Pasamos gran parte de nuestra vida asistiendo a cambios corporales inexplicables, contradicciones existenciales que nos convierten precisamente en aquello que siempre nos resistimos a ser, copias defectuosas de nuestros padres sin hipotecas, hijos y, por supuesto, mucho menos dinero en el banco.
De entre todos esos golpes bajos con los que castiga el paso del tiempo —dejando a un lado las tragedias personales— destaca la afición por coleccionar gatos, perros o relojes de arena, el intercambio de valores revolucionarios por otros de corte más capitalista, la renuncia a aquellos planes que dibujábamos sobre una hoja en blanco con un lápiz Alpino… y nuestros gustos por un determinado tipo de mujer.
Y es que de pronto, como si un espíritu crepuscular se hubiera colado en el interior de una psique en busca de nuevas emociones, muchas de las mujeres a nuestro alrededor nos resultan demasiado niñas, o directamente son las hijas de aquellos que decidieron renunciar a su existencia a cambio de entregárselas a los cachorros; y en esa encrucijada de uniformes escolares ampliamos el rango de frecuencia hasta llegar a sus madres, o como lo definen las mujeres de cierta edad, comenzamos a sentirnos atraídos por las señoras.
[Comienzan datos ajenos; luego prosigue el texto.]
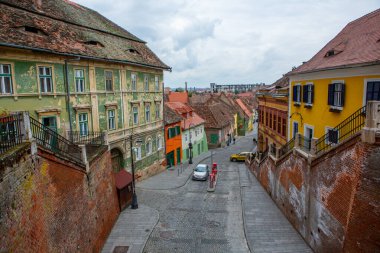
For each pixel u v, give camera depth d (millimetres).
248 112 78375
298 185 14789
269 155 21281
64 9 20578
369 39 14984
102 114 20188
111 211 16078
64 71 16938
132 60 22422
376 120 9109
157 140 28891
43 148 9133
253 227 15672
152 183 25188
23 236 7570
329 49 18859
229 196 21469
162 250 13617
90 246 12336
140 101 24828
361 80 13266
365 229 9367
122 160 22859
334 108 15305
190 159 35250
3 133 8008
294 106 21297
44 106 15844
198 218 17234
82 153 12406
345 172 10336
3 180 6801
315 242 12734
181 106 39688
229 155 43375
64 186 10398
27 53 14711
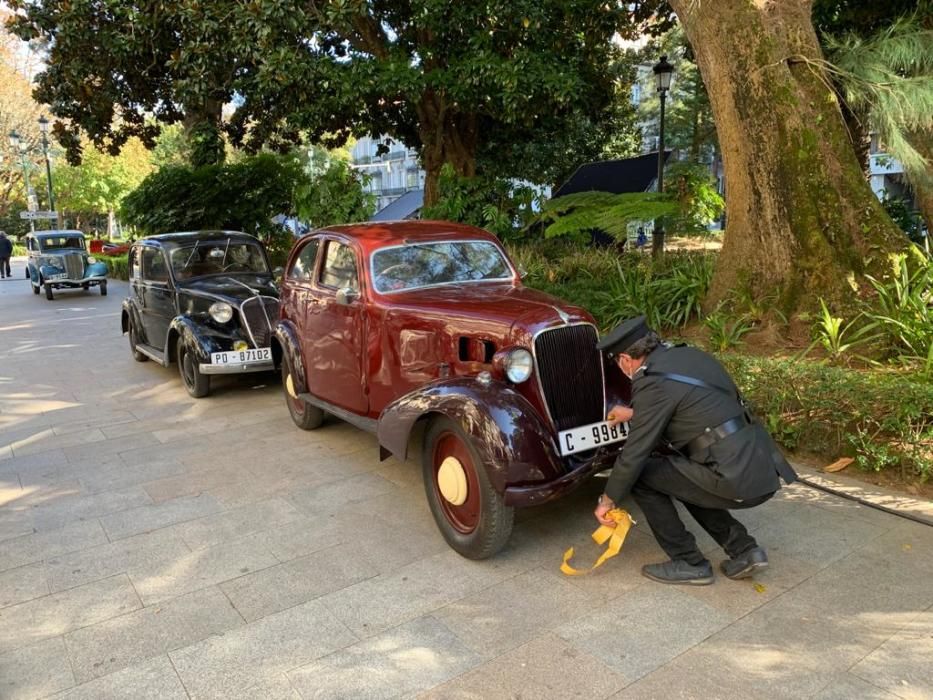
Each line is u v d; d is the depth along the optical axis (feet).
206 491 16.08
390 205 67.72
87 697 9.03
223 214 47.73
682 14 21.81
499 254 18.19
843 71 21.13
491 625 10.32
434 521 14.12
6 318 47.96
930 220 22.26
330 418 22.02
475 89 35.50
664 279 26.48
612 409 13.17
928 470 13.80
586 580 11.51
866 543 12.10
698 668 9.11
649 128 94.53
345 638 10.13
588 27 39.40
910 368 16.48
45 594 11.67
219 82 38.52
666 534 11.10
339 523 14.14
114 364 31.58
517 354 12.51
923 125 21.98
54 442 20.29
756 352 19.48
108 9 36.14
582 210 35.50
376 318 15.92
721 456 10.11
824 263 19.79
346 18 33.99
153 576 12.17
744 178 21.20
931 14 26.43
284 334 20.10
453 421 12.00
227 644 10.09
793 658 9.21
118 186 125.90
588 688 8.80
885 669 8.91
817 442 15.60
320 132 49.11
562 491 11.66
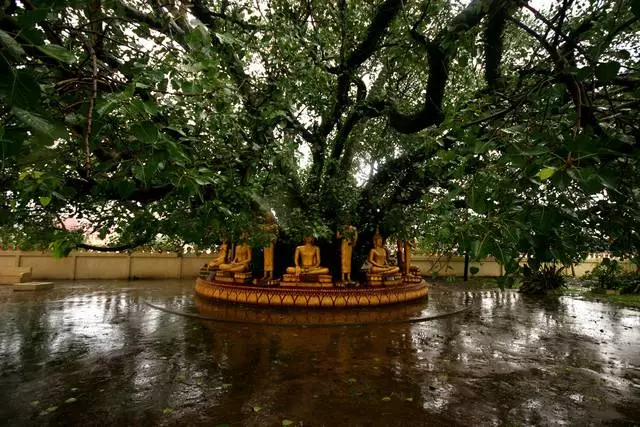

Su belleza nos descompone, abruma y nos plantea preguntas, ¿pero no se suponía que la naturaleza debía arrastrar inexorablemente el instinto hacia tierras fértiles?, desvía nuestra mirada en dirección al tríceps braquial o esos encantadores pliegues en torno a los ojos, los nervios del cuello, su paso firme y a otro compás, el de la certeza de florecer pasados los cuarenta. Resulta que no solo se puede, sino que debemos serle infieles a la vida, recuperar la inocencia del voyeur jubilado, enterrar los estribillos del puto Bertín Osborne y asumir el hecho de que ser adulto no implica ser un niño muerto. ¡Joder, cómo me gustan las señoras!